Less enjoyable, though, was the current London production of Tom Stoppard’s Arcadia. Yes, I compound my iconoclasm as a Beckett-disliking EngLit major by prefering the derivative Stoppard to the originator. Take that, SDH! Arcadia is one of my favourite plays, a wonderful blend of wit, intellect and heart. I fell in love with the play when I saw a fantastic amateur production done by a German student drama group.

So, with a play like this and a professional cast and crew, what could go wrong?

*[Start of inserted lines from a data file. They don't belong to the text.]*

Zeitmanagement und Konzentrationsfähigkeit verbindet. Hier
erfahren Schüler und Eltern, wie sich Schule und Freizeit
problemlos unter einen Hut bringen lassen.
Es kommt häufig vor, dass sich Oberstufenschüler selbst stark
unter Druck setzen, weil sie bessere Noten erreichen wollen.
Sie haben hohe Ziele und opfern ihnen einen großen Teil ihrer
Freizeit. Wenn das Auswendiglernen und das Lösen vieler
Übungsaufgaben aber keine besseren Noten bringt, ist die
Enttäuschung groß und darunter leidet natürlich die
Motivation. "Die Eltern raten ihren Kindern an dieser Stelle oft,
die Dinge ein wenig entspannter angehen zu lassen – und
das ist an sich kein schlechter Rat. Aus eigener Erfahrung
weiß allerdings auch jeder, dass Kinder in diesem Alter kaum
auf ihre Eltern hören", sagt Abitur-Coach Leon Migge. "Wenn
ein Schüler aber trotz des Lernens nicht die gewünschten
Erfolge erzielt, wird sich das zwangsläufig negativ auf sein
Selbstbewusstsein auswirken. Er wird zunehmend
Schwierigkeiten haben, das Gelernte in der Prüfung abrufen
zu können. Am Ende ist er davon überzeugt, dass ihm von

Well, mainly one thing: whether it’s the director’s fault or the actors’, they got the one central relationship of the play – between Thomasina, precocious 19th century teenage genious and Septimus, her tutor – wrong with a spectacularly wrong-headed interpretation of Thomasina (and a very mediocre Septimus). As a result, the production didn’t even begin to have the heart it needs to balance its cerebral qualities. If there is no ongoing flirtation and attraction between the two, one that Septimus is hardly aware of, then the final scene between them falls flat.

And fall flat it did. Having taught the play, I was constantly aware of what it could be and what the production failed to make of it. It had some strengths, mainly in the present-day comedy of academia and in a fairly strong Bernard Nightingale. (Oh, I wish though that I’d been around for the play’s original production, with actors such as Felicity Kendall, Bill Nighy and Rufus Sewell.) But without the heart, Arcadia is rendered flat and unengaging, rayless and pathless.

Okay, that’s enough for now. One thing, though, before I’m off: thanks to Rock Paper Shotgun, a computer game blog, I stumbled upon this story which has nothing to do with computer games and everything with sweetness and sadness and John Hughes. Well worth reading, unless anything even approaching sentimentality makes you come out in a rash.